Dit Protocol staat voor ondertekening open te Rome op 10 maart 1988 en op de zetel van de Internationale Maritieme Organisatie (hierna te noemen ‘de Organisatie’) van 14 maart 1988 tot 9 maart 1989 door alle Staten die het Verdrag hebben ondertekend.
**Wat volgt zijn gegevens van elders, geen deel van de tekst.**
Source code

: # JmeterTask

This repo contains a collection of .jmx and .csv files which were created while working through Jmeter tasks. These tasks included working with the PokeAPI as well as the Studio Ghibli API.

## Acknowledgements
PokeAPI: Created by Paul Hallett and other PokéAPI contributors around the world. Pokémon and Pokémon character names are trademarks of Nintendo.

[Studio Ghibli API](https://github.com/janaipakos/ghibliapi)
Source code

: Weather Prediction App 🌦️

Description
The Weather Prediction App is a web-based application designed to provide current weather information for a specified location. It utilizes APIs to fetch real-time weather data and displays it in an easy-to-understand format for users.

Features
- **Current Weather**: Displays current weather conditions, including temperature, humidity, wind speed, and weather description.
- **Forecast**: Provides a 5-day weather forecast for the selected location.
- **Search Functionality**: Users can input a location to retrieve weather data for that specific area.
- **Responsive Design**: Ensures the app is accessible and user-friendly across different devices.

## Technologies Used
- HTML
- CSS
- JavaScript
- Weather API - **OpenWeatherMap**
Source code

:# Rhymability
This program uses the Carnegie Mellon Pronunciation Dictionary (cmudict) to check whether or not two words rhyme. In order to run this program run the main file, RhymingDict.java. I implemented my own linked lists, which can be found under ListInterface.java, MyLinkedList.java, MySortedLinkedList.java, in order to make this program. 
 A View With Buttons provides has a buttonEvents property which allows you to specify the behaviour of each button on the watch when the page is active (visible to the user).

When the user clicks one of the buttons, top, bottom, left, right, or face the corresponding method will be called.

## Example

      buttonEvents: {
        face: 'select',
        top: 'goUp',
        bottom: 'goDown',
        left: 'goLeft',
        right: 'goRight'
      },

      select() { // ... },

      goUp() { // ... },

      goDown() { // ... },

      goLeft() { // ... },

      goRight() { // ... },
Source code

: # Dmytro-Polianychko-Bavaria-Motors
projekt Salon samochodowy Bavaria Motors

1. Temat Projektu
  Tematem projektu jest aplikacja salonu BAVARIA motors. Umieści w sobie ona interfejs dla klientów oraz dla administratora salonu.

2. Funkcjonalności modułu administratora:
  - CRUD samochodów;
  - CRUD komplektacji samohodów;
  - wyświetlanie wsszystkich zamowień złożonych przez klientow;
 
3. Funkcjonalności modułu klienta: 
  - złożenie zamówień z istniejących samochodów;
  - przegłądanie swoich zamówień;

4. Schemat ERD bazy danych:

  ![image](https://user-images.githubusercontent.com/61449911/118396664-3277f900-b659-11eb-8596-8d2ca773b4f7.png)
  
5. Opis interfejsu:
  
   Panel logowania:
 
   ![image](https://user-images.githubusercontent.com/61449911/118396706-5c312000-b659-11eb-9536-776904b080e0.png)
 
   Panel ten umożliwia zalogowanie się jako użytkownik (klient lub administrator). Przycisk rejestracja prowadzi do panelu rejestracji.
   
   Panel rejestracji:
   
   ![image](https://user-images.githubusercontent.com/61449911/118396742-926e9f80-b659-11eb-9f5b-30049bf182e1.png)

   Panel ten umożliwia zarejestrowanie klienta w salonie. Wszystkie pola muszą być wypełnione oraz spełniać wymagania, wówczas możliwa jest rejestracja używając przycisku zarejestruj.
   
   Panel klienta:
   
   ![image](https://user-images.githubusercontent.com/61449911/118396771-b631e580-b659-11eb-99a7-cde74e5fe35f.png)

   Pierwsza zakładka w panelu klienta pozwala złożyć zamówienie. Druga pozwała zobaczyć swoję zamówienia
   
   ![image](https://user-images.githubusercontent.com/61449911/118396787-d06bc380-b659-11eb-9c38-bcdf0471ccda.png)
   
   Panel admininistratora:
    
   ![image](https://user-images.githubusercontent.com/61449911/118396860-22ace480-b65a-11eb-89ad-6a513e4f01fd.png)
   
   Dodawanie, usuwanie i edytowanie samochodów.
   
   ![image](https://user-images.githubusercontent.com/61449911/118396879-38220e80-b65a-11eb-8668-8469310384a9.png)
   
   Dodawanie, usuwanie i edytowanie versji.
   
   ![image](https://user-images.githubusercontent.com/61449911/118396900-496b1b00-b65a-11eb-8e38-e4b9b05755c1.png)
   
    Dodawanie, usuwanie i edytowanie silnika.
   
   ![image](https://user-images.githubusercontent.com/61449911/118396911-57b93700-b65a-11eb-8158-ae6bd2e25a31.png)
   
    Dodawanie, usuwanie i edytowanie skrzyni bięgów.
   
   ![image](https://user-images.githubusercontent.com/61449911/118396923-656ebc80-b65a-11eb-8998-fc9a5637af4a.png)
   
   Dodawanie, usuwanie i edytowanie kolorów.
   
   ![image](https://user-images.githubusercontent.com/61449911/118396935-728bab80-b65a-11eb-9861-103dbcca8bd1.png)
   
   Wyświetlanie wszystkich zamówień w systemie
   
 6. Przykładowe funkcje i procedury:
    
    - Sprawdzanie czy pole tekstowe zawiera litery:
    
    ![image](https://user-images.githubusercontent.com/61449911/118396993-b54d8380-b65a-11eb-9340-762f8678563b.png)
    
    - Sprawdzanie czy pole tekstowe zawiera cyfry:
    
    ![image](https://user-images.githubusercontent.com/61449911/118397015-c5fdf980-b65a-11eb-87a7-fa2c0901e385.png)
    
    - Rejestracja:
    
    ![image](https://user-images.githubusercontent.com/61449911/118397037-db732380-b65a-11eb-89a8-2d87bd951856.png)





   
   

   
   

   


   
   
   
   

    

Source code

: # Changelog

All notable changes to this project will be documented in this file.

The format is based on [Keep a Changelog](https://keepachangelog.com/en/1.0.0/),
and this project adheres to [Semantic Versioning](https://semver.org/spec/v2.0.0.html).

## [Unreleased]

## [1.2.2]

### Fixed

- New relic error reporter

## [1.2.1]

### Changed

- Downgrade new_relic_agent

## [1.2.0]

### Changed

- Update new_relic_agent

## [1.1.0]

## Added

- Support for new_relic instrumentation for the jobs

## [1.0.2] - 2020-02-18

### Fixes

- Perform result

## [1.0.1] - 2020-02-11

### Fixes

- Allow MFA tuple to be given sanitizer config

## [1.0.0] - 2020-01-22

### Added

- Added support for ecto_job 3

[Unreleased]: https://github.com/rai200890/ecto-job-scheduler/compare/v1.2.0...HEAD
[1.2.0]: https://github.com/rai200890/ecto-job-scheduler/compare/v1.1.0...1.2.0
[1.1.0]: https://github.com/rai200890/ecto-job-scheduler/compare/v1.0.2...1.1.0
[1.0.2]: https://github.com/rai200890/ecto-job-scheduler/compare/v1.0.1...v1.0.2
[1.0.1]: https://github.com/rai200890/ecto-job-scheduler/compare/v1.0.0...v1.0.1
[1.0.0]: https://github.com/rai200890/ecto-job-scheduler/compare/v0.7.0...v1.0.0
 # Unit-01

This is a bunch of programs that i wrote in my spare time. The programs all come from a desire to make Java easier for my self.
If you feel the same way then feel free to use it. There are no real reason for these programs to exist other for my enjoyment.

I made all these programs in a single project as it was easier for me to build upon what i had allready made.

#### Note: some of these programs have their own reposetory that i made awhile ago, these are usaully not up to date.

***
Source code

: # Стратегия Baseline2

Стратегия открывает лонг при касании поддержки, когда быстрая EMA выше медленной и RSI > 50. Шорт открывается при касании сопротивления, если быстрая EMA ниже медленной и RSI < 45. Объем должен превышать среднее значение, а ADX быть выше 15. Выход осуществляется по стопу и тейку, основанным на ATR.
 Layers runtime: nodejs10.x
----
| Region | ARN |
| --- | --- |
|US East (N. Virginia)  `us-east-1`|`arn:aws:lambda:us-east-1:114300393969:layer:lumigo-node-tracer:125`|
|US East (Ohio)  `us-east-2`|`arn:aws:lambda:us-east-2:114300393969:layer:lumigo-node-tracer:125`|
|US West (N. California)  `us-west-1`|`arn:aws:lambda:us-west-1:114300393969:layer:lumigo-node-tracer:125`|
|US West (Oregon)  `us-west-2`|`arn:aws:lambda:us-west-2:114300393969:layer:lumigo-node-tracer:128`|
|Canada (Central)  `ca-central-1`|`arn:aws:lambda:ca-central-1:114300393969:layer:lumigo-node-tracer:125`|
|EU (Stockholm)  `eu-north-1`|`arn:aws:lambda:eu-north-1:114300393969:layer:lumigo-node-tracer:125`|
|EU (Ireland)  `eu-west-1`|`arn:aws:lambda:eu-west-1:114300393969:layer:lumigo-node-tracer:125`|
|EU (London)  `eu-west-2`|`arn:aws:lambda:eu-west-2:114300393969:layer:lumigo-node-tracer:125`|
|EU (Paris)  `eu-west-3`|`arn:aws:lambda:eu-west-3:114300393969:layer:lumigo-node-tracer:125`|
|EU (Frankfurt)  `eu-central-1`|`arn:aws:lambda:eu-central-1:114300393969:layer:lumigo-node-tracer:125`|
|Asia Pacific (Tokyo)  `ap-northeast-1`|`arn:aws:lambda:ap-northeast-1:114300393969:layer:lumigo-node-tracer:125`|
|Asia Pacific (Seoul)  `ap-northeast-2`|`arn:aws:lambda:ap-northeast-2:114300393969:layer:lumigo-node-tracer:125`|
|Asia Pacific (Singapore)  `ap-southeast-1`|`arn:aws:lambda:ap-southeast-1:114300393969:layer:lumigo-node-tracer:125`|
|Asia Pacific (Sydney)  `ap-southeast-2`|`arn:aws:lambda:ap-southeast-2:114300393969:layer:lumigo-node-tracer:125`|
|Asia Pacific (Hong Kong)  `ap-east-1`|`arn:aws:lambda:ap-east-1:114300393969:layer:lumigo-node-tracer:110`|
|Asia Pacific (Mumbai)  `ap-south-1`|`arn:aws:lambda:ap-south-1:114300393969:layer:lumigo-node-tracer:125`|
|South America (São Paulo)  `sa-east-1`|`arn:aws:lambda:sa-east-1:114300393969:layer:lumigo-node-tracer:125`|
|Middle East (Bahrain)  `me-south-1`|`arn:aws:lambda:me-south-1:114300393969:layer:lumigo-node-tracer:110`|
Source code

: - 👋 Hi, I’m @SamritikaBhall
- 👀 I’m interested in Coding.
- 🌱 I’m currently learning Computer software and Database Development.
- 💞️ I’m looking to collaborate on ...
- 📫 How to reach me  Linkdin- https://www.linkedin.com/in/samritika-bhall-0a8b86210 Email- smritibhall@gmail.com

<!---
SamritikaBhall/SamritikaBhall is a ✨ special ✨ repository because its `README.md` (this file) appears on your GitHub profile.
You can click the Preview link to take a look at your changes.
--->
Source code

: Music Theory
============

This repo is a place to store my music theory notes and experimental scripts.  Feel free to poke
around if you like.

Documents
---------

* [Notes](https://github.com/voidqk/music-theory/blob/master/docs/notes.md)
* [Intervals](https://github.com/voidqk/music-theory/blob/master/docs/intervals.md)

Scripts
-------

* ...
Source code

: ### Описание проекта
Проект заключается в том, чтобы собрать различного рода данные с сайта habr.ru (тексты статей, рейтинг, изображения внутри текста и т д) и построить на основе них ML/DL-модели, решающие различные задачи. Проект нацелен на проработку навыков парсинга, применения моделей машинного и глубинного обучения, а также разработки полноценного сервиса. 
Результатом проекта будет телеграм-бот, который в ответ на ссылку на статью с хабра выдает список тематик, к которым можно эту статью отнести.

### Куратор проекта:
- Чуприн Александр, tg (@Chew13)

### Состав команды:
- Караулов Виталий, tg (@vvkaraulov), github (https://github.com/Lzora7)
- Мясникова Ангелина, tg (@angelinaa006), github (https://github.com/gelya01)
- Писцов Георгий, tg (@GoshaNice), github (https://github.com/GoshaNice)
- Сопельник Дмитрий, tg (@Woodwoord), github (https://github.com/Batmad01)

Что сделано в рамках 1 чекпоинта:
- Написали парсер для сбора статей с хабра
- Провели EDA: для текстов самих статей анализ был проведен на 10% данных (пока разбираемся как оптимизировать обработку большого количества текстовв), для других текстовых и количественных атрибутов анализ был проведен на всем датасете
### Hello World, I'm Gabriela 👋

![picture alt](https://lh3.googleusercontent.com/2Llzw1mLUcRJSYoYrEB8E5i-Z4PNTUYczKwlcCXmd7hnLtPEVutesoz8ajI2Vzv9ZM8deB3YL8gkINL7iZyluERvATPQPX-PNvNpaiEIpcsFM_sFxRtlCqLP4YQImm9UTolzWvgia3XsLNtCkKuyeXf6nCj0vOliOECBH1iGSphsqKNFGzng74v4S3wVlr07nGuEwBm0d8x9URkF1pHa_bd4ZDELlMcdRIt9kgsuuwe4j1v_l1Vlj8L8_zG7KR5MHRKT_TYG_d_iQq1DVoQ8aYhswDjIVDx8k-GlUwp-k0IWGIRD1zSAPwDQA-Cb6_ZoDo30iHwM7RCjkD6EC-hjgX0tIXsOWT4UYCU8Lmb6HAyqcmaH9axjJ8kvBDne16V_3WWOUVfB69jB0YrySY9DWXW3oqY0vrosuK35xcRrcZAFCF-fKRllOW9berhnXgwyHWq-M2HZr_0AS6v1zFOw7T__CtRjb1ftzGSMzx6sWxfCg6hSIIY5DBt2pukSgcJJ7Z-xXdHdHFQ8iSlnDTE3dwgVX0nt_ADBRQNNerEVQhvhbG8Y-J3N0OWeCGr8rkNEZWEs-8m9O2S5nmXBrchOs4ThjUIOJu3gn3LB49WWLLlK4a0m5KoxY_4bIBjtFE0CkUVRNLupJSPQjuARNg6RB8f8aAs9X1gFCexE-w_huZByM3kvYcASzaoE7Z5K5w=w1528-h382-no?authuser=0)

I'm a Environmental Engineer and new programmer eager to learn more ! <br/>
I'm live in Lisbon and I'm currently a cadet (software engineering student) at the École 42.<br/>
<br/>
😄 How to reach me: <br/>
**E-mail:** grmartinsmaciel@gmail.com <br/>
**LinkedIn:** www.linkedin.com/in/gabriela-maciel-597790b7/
Daarna blijft het openstaan voor toetreding.
2.
Staten kunnen van hun instemming door dit Protocol te worden gebonden doen blijken door middel van:
- (a)
ondertekening zonder voorbehoud van bekrachtiging, aanvaarding of goedkeuring; of
- (b)
ondertekening onder voorbehoud van bekrachtiging, aanvaarding of goedkeuring, gevolgd door bekrachtiging, aanvaarding of goedkeuring; of
- (c)
toetreding.
3.
Bekrachtiging, aanvaarding, goedkeuring of toetreding geschiedt door middel van nederlegging van een daartoe strekkende akte bij de Secretaris-Generaal.
4.
Slechts een Staat die het Verdrag zonder voorbehoud van bekrachtiging, aanvaarding of goedkeuring heeft ondertekend, of het heeft bekrachtigd, aanvaard of goedgekeurd, dan wel daartoe is toegetreden, kan Partij bij dit Protocol worden.